--- Your goal ---
After locating the line with "right shoulder: (566, 325)" in the data that follows, return it and every later line exactly, up to and including the line with "right wrist: (512, 358)".

Items listed in a dataset:
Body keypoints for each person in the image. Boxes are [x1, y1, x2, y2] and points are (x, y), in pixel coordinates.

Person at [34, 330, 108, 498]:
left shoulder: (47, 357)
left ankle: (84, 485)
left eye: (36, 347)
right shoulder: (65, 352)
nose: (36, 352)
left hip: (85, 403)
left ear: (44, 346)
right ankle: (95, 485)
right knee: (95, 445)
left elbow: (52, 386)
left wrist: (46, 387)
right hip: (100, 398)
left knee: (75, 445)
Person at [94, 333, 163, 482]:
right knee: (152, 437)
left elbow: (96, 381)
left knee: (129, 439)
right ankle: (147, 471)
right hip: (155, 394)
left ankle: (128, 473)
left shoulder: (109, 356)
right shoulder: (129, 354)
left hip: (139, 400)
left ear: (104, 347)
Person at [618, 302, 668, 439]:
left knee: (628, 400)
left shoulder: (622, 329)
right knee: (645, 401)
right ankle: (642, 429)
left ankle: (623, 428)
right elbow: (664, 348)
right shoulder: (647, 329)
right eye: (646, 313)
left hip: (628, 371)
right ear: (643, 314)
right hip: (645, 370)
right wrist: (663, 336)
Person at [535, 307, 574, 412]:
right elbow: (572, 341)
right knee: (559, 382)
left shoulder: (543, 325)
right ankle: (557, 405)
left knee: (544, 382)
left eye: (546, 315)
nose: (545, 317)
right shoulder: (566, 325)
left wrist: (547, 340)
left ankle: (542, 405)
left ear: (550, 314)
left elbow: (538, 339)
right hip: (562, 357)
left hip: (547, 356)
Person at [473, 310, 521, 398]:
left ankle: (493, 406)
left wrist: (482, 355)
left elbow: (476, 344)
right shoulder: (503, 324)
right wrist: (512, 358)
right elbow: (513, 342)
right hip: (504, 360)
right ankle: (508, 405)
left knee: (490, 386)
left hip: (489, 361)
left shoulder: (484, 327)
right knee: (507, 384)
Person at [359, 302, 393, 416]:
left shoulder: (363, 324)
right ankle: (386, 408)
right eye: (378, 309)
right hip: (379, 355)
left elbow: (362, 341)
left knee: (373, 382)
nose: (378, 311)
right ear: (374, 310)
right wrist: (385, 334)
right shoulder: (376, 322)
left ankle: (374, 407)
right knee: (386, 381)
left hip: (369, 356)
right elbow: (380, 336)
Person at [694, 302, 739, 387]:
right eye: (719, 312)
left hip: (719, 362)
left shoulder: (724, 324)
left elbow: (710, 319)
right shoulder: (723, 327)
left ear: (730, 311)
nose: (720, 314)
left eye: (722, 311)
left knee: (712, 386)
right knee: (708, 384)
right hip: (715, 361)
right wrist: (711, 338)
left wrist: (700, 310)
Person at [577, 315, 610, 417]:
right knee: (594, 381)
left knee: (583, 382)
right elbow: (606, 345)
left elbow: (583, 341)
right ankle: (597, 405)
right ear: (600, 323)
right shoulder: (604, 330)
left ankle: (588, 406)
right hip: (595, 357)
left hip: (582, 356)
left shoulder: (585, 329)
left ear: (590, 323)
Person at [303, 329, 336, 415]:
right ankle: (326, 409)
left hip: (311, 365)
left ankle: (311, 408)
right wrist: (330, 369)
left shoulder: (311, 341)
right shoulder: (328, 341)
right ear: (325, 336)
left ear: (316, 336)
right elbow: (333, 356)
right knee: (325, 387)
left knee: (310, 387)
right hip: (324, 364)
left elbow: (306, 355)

--- Answer space ---
right shoulder: (566, 325)
left wrist: (547, 340)
left ankle: (542, 405)
left ear: (550, 314)
left elbow: (538, 339)
right hip: (562, 357)
left hip: (547, 356)
Person at [473, 310, 521, 398]:
left ankle: (493, 406)
left wrist: (482, 355)
left elbow: (476, 344)
right shoulder: (503, 324)
right wrist: (512, 358)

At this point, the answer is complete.